In attesa di sapere se la Juventus concluderà l’affare Miguel (il terzino destro che nell’amichevole di ieri non ha giocato), la squadra di Capello si gode la buona prova di Lisbona, in cui ha «rovinato» la festa del Benfica, campione di Portogallo (con Trapattoni). Due a zero il punteggio finale.
Bianconeri in campo con il classico 4-4-2, centrocampo tonico che svolge con disinvoltura il doppio compito (protezione della difesa e rilancio), e retroguardia solida, solidissima. Da considerare, certo, la pericolosità relativa del Benfica di Ronald Koeman, cui manca una prima punta prolifica.
La partita è vivace, la Juve lavora in pressing e toglie il respiro ai padroni di casa. Il frutto della pressione arriva dopo sei minuti: Birindelli – entrato al 3’ al posto dell’infortunato Chiellini, frattura del setto nasale – recupera un pallone e lancia subito Ibrahimovic. Lo svedese, da 35 metri, scaglia un sinistro che s’infila all’incrocio dei pali. Splendido. Il Benfica non è pericoloso, costretto al tiro da fuori per mancanza di alternative. Al 23’ il raddoppio. Pessotto ruba un buon pallone e serve Emerson che innesca un brillante Camoranesi: verticale per Ibra, difesa portoghese ferma, assist per Trezeguet che segna a porta vuota. Tutto in velocità. La Juventus controlla, Buffon è attento su Geovanni, nell’unica occasione concessa dai bianconeri. A fine primo tempo altro ko: Birindelli esce per un problema al ginocchio sinistro. Si teme l’interessamento dei legamenti. Dentro Blasi, schierato terzino destro. La posizione non è sua, ma se la cava, anche con i gomiti.

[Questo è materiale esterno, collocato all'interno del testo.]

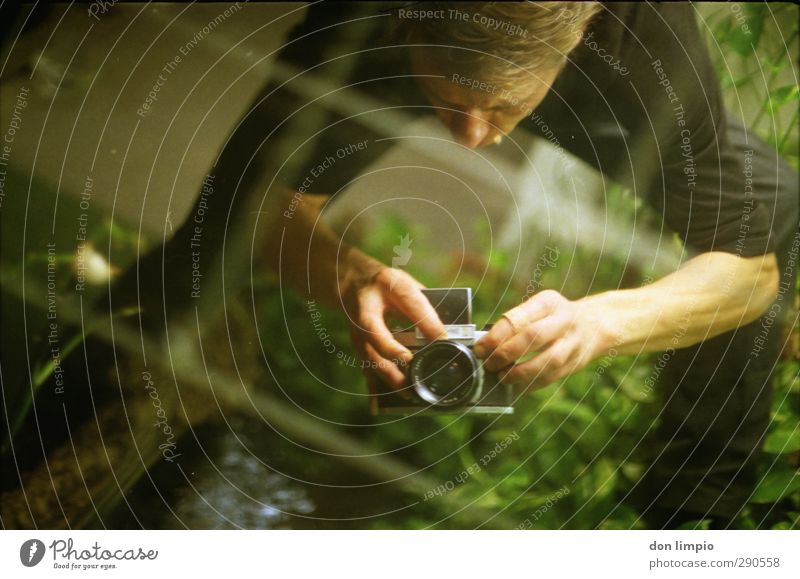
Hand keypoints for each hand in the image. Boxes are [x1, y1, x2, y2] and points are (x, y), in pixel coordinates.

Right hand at [342, 266, 445, 387]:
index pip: (410, 301)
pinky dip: (373, 389)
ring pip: (370, 358)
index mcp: (386, 286)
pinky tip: (378, 408)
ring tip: (410, 393)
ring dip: (389, 377)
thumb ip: (425, 305)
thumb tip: (449, 333)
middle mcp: (368, 310)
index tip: (444, 341)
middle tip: (416, 372)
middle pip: (378, 337)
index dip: (427, 322)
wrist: (351, 283)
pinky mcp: (358, 347)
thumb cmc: (386, 285)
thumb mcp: (407, 284)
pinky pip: (366, 369)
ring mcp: (358, 332)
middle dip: (396, 356)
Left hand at [473, 290, 608, 390]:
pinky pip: (551, 377)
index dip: (496, 336)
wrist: (596, 324)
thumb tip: (485, 345)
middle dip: (506, 353)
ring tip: (502, 377)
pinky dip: (530, 384)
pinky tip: (516, 386)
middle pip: (532, 337)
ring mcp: (573, 343)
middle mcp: (564, 321)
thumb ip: (515, 322)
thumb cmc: (553, 317)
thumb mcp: (538, 308)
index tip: (480, 348)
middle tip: (489, 364)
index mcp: (548, 302)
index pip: (519, 318)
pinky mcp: (575, 364)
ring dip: (519, 373)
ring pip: (546, 361)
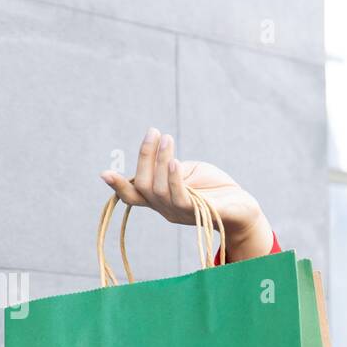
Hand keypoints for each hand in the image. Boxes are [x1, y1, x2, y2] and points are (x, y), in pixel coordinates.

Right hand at [100, 127, 272, 259]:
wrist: (243, 208)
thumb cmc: (215, 189)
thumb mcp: (188, 171)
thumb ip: (168, 165)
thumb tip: (156, 154)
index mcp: (160, 199)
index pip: (133, 195)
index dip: (117, 186)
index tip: (103, 172)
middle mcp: (166, 209)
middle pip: (142, 186)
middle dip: (145, 157)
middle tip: (155, 132)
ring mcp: (181, 213)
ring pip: (158, 190)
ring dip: (160, 160)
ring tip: (167, 139)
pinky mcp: (199, 213)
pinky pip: (180, 199)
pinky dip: (174, 178)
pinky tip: (175, 162)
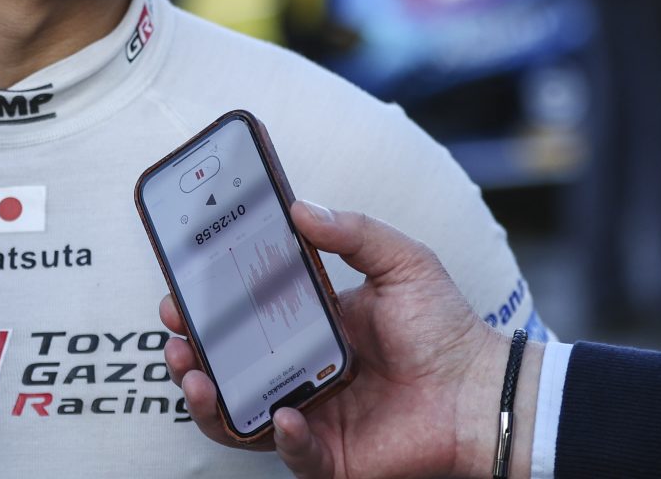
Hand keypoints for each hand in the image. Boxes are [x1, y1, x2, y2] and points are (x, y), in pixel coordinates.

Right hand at [160, 201, 530, 478]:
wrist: (484, 392)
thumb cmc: (447, 328)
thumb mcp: (402, 262)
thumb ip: (353, 231)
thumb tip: (299, 206)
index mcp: (308, 327)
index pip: (239, 318)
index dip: (203, 310)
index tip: (178, 295)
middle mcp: (299, 372)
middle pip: (225, 369)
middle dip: (188, 356)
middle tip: (176, 339)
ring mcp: (311, 416)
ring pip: (238, 416)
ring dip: (207, 402)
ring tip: (196, 378)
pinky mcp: (330, 456)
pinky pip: (289, 452)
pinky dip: (280, 437)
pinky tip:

Nel secondo tempo cresce il nervosismo, vola qualche colpo, Capello s’infuria – ma anche i suoi picchiano – e tira via Ibrahimovic per Zalayeta. C’è Del Piero (per Trezeguet), poi ci sarà spazio per Mutu (per Nedved, non male) e Giannichedda (ha concesso respiro a un Emerson in crescita). La squadra funziona – si cerca il fraseggio stretto per liberare al tiro i centrocampisti che salgono a turno – la copertura anche, con Buffon già in palla (dice no a Simao e Geovanni). Capello: «Ho visto impegno e buona qualità, senza concedere molto a un Benfica già avanti di condizione. Emerson? Sta crescendo, come tutta la squadra».